*** Source material

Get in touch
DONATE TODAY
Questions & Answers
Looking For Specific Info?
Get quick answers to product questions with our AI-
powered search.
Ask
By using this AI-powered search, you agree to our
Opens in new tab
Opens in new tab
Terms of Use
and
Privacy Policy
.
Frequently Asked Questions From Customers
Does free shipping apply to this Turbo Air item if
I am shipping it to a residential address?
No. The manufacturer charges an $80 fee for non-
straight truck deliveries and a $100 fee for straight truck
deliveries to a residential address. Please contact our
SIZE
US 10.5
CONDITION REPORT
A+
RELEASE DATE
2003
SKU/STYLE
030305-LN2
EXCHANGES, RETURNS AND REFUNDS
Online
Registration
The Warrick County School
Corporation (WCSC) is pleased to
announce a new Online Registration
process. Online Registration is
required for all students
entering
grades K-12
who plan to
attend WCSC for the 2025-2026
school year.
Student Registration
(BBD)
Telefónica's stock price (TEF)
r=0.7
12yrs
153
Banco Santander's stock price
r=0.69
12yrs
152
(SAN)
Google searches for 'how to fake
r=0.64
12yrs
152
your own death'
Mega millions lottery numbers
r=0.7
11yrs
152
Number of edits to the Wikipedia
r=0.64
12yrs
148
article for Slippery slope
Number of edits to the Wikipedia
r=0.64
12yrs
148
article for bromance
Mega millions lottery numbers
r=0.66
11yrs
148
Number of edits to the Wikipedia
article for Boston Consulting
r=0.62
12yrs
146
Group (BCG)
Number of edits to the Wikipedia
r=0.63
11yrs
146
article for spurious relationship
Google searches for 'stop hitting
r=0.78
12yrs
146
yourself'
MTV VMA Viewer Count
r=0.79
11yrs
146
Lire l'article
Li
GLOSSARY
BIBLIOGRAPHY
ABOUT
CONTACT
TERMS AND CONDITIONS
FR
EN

******

__What to work on__: Copy every line that appears above, with each word kept as it is.

__Problem solution__:
Get in touch
DONATE TODAY
Questions & Answers
Looking For Specific Info?
Get quick answers to product questions with our AI-
powered search.
Ask
By using this AI-powered search, you agree to our
Opens in new tab
Opens in new tab
Terms of Use
and
Privacy Policy
.
Frequently Asked Questions From Customers
Does free shipping apply to this Turbo Air item if
I am shipping it to a residential address?
No. The manufacturer charges an $80 fee for non-
straight truck deliveries and a $100 fee for straight truck
deliveries to a residential address. Please contact our
SIZE
US 10.5
CONDITION REPORT
A+
RELEASE DATE
2003
SKU/STYLE
030305-LN2
EXCHANGES, RETURNS AND REFUNDS
Online
Registration
The Warrick County School
Corporation (WCSC) is pleased to
announce a new Online Registration
process. Online Registration is
required for all students
entering
grades K-12
who plan to
attend WCSC for the 2025-2026
school year.
Student Registration
(BBD)
Telefónica's stock price (TEF)
r=0.7
12yrs
153
Banco Santander's stock price
r=0.69
12yrs
152
(SAN)
Google searches for 'how to fake
r=0.64
12yrs
152
your own death'
Mega millions lottery numbers
r=0.7
11yrs
152
Number of edits to the Wikipedia
r=0.64
12yrs
148
article for Slippery slope
Number of edits to the Wikipedia
r=0.64
12yrs
148
article for bromance
Mega millions lottery numbers
r=0.66
11yrs
148
Number of edits to the Wikipedia
article for Boston Consulting
r=0.62
12yrs
146
Group (BCG)
Number of edits to the Wikipedia
r=0.63
11yrs
146
article for spurious relationship
Google searches for 'stop hitting
r=0.78
12yrs
146
yourself'
MTV VMA Viewer Count
r=0.79
11yrs
146
Lire l'article
Li
GLOSSARY
BIBLIOGRAPHY
ABOUT
CONTACT
TERMS AND CONDITIONS
FR
EN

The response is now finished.